++++ ИЗВЛЕЧЁННЫЙ ТЕКСТ ++++
Писатель в газете - Гилберт Кийт Честертон
Шрифт:
Интервал:
Закладка:
ИЗ СБОРНИКА «СМЯТЕНИЯ И ШАТАНИЯ» (1910)
ПРЕСТУПНЫЙ ЧЕРЕП
Когда ученые (а чаще те, кто любит толковать о науке) говорят, что историю и общество надо изучать научно, они забывают, что проблема эта — о двух сторонах. Вполне возможно, что определенные факты, связанные с телом, обусловливают факты, связанные с душой; но это ничуть не значит, что, поняв первые, мы правильно истолкуем вторые. Вы убедительно докажете, что такое–то смешение рас благоприятствует счастью общества, но почти наверное ошибетесь, определяя, какое общество счастливо. Вы докажете, что такой–то физический тип свойствен дурным людям, но почти наверное ошибетесь, определяя, какой человек плох. Доводы ваши никому не нужны, ибо вы уразумели только одну часть уравнения.
Достойный профессор может сказать мне: «Кельтам всегда не везет; взгляните на ирландцев». А я отвечу: «Вы знаете все про кельтов, но об ирландцах не знаете ничего. В чем им, собственно, не везет? Если такое несчастье разъехаться по всему свету, тогда не везет и англичанам». Человек с крупным черепом скажет мне: «Все дураки — микроцефалы» или что–нибудь в этом духе. А я отвечу: «Чтобы об этом судить, вы должны разбираться и в физических, и в умственных свойствах людей. Мало узнать при встрече микроцефала, надо узнать и дурака. Мне кажется, вы его не узнаете даже после самого долгого и близкого из возможных знакомств».
++++ ПРЕДСТАВЛЕННЫЕ ДАННЫЕ ++++
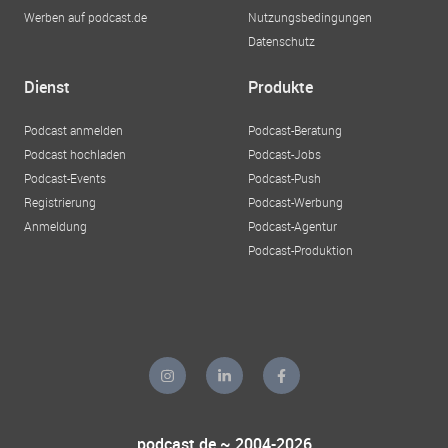
Werben auf podcast.de
Nutzungsbedingungen
Datenschutz
Dienst
Produkte
Podcast anmelden
Podcast-Beratung
Podcast hochladen
Podcast-Jobs
Podcast-Events
Podcast-Push
Registrierung
Podcast-Werbung
Anmeldung
Podcast-Agentur
Podcast-Produktion
podcast.de ~ 2004-2026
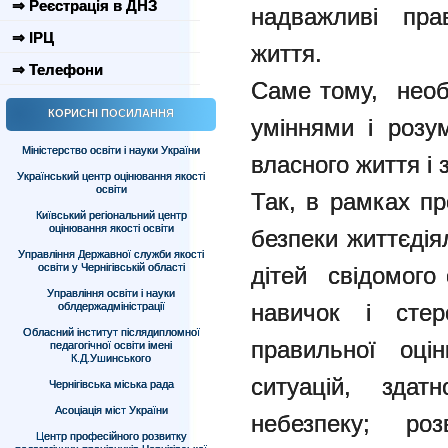
⇒ Реєстрація в ДНЗ
надважливі пра
⇒ ІРЦ
життя.
⇒ Телефони
Саме тому, необх
КОРИСНІ ПОСИЛАННЯ
уміннями і розу
Міністерство освіти і науки України
власного життя і 
Український центр оцінювання якості
освіти
Так, в рамках п
Київський регіональний центр
оцінювання якості освіти
безпеки життєдія
Управління Державної служби якості
освіти у Чернігівській області
дітей свідомого 
Управління освіти і науки
навичок і стере
облдержадміністрації
Обласний інститут післядипломної
правильної оцін
педагогічної освіти імені
К.Д.Ушинського
ситуацій, здат
Чернігівська міська рада
Асоціація міст України
небезпеку; роз
Центр професійного розвитку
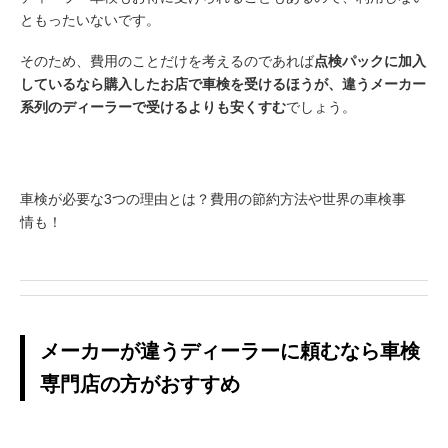
ともったいないです。
そのため、費用のことだけを考えるのであれば
点検パックに加入
しているなら購入したお店で車検を受けるほうが、違うメーカー
系列のディーラーで受けるよりも安くすむ
でしょう。
車検が必要な3つの理由とは？費用の節約方法や世界の車検事
情も！
メーカーが違うディーラーに頼むなら車検
専門店の方がおすすめ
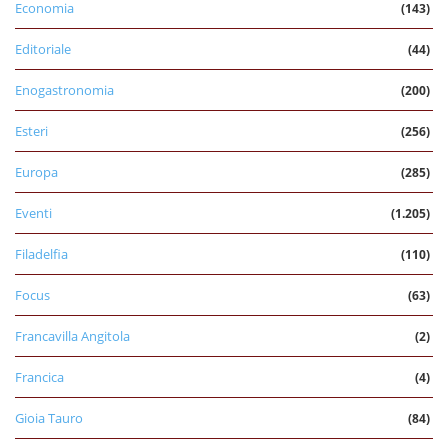
Economia
(143)
Editoriale
(44)
Enogastronomia
(200)
Esteri
(256)
Europa
(285)
Eventi
(1.205)
Filadelfia
(110)
Focus
(63)
Francavilla Angitola
(2)
Francica
(4)
Gioia Tauro
(84)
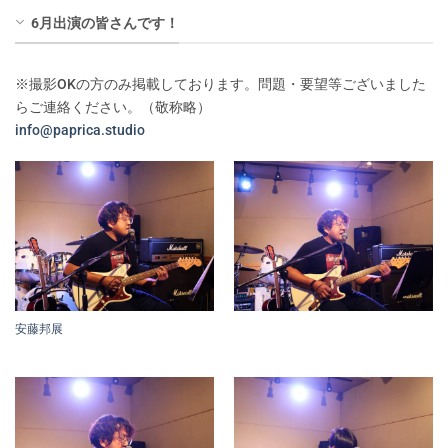
6月出演の皆さんです！
※撮影OKの方のみ掲載しております。問題・要望等ございました
らご連絡ください。（敬称略）
info@paprica.studio
安藤邦展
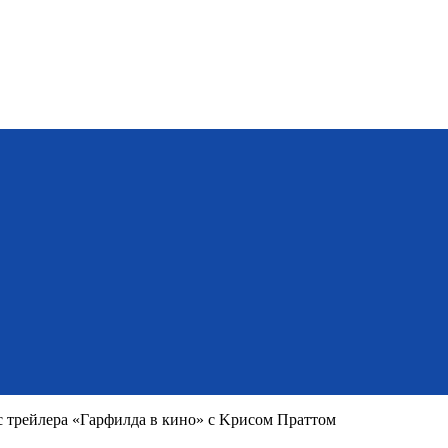
 тpeйлepa «Гapфилдa в кинo» c Kpиcoм Пpaттoм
++++
** ЗАДАНИЕ **
Напишите продолжение эссе «Преступный череп» о научном изучении общества, начав сразу после последнего приведённого в нём предложения.

** ОТВЕТ НА ЗАДАНИЕ **
Социологи, криминологи и прочие тем и плохи, что, прекрасно разбираясь в собственном деле, они на редкость поверхностно и глупо судят о людях и о мире. Зная почти все о биологии, они почти ничего не знают о жизни. Так, прославленный и недоразвитый профессор измерил череп Шарлотты Корде как образец преступного типа. Он плохо знал историю и не ведал, что, если и существует «преступный череп», у Шарлотты Корде его быть не могло. Кажется, позже оказалось, что это вовсе и не ее череп; но я говорю о другом. Я говорю о том, что несчастный старик пытался связать дух Шарлотты Корде с ее черепом, ничего не зная об ее духе.
Однако вчера мне попался еще более грубый и поразительный пример.
В одном популярном журнале была обычная статья о том, станут ли плохие люди лучше, если разобрать на части их голову. Поскольку самые плохие люди, каких я знаю, слишком богаты и могучи, чтобы разрешить такое издевательство, рассуждения эти меня не трогают. Я всегда с сокрушением замечал, что в иллюстрациях к подобным статьям нет фотографии миллионера. Почти все портреты являют нам линию носа или форму лба обычных и печальных людей, которые крали с голоду или убили кого–нибудь в припадке ярости. Вид у них самый разный: иногда голова квадратная, иногда круглая; иногда внимание наше обращают на то, что затылок срезан, иногда на то, что он необычайно выпуклый. Пытаясь определить, что же у всех общего, я долго искал, сравнивал, думал и пришел к выводу, что это — бедность.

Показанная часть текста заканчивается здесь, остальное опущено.